■ Exercise directions ■
Only the text should come through, so restate the listing exactly and drop its images.

■ Source data ■
::::

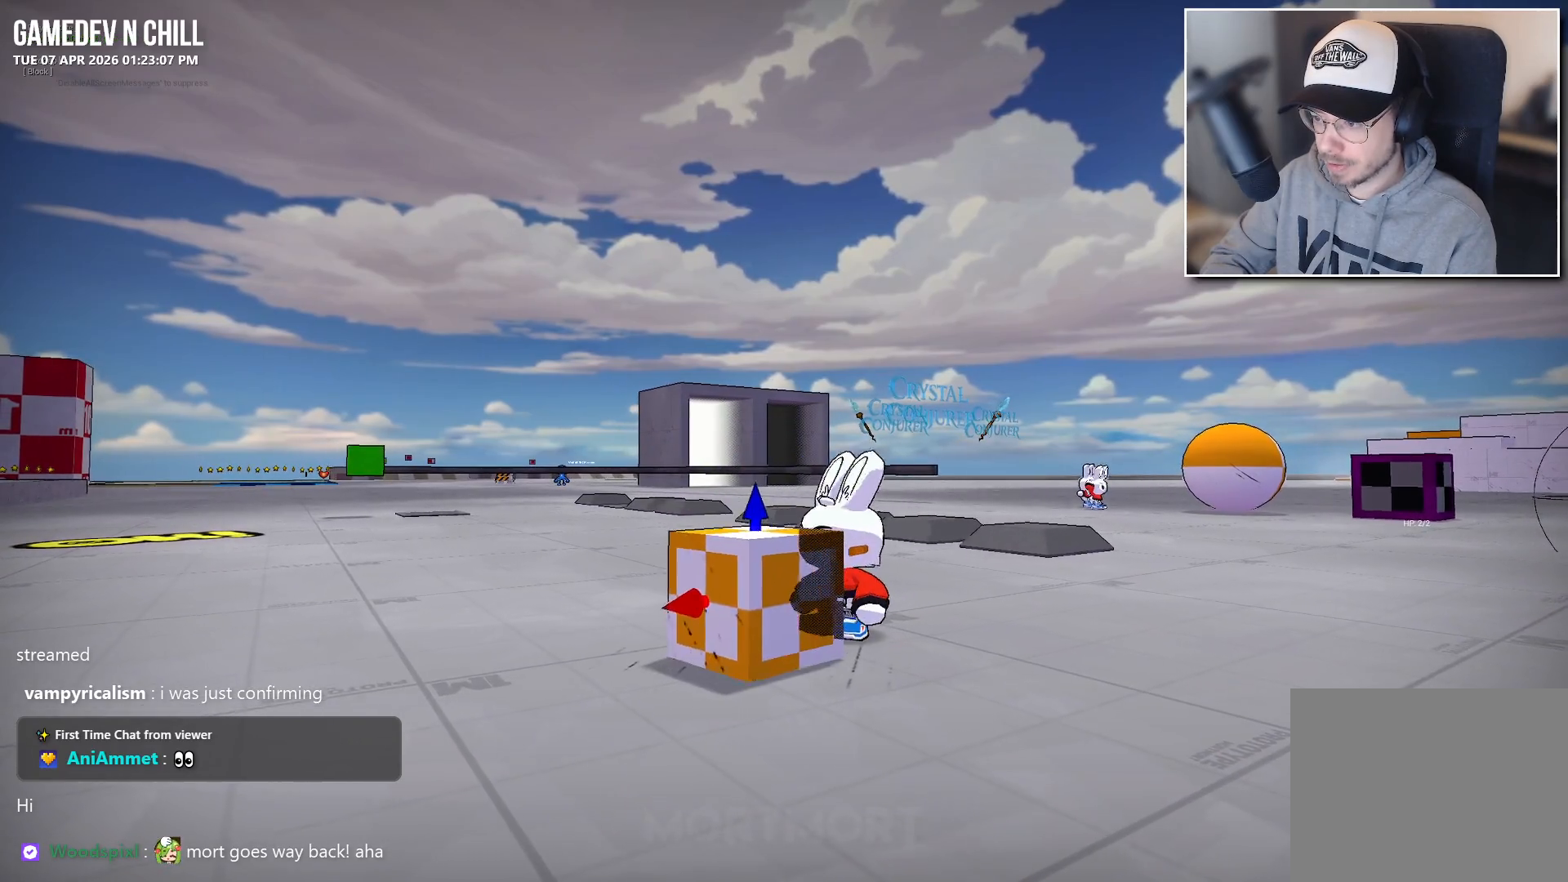
{"buttons": [], "left_stick": "center", "right_stick": "center", "events": [[17, "right_stick", "left"], [150, "left_stick", "down-left"], [367, "left_stick", "center"], [383, "right_stick", "center"]]}
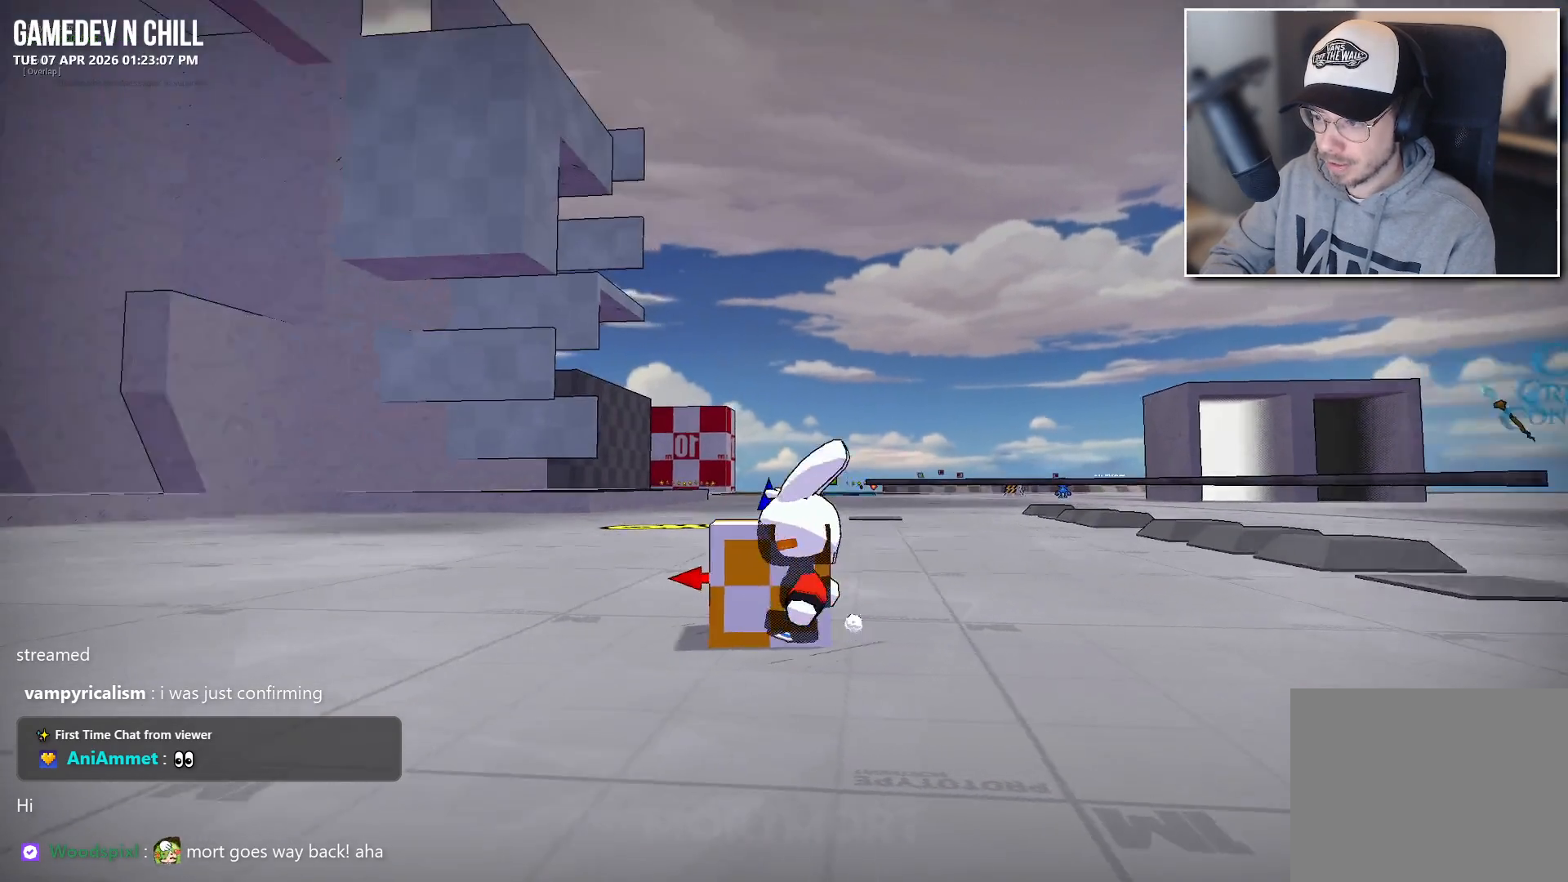
{"buttons": [], "left_stick": "left", "right_stick": "center", "events": [[83, "Y", "down"], [150, "Y", "up"], [483, "left_stick", "left"]]}
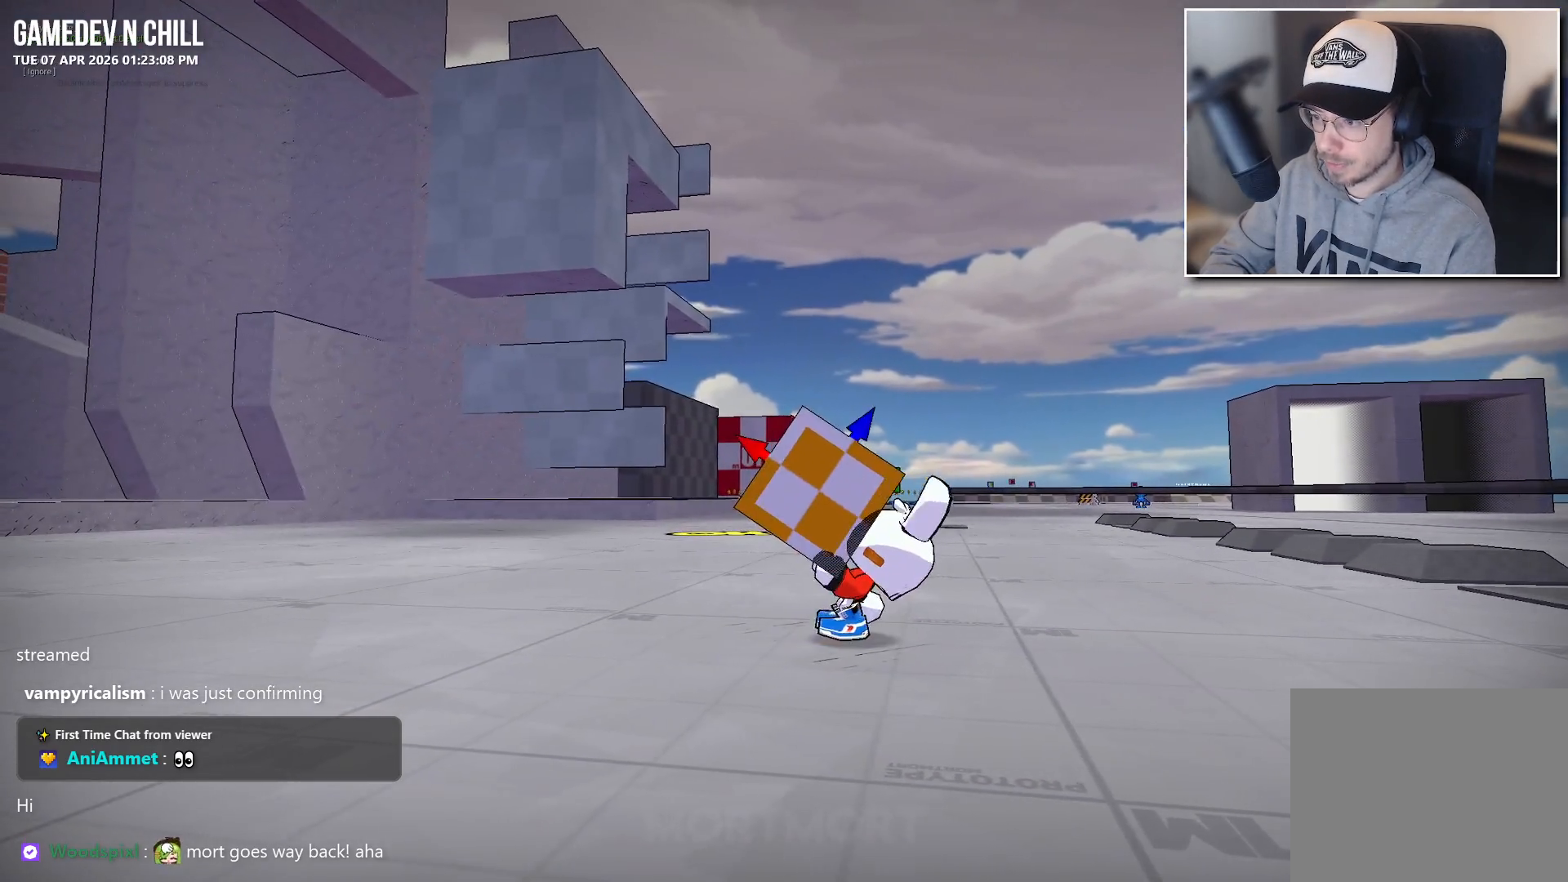
{"buttons": [], "left_stick": "left", "right_stick": "center", "events": [[67, "X", "down"], [217, "X", "up"]]}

::::

■ Exercise answer ■
{"buttons": [], "left_stick": "center", "right_stick": "center", "events": [[17, "right_stick", "left"], [150, "left_stick", "down-left"], [367, "left_stick", "center"], [383, "right_stick", "center"]]}
{"buttons": [], "left_stick": "left", "right_stick": "center", "events": [[83, "Y", "down"], [150, "Y", "up"], [483, "left_stick", "left"]]}
{"buttons": [], "left_stick": "left", "right_stick": "center", "events": [[67, "X", "down"], [217, "X", "up"]]}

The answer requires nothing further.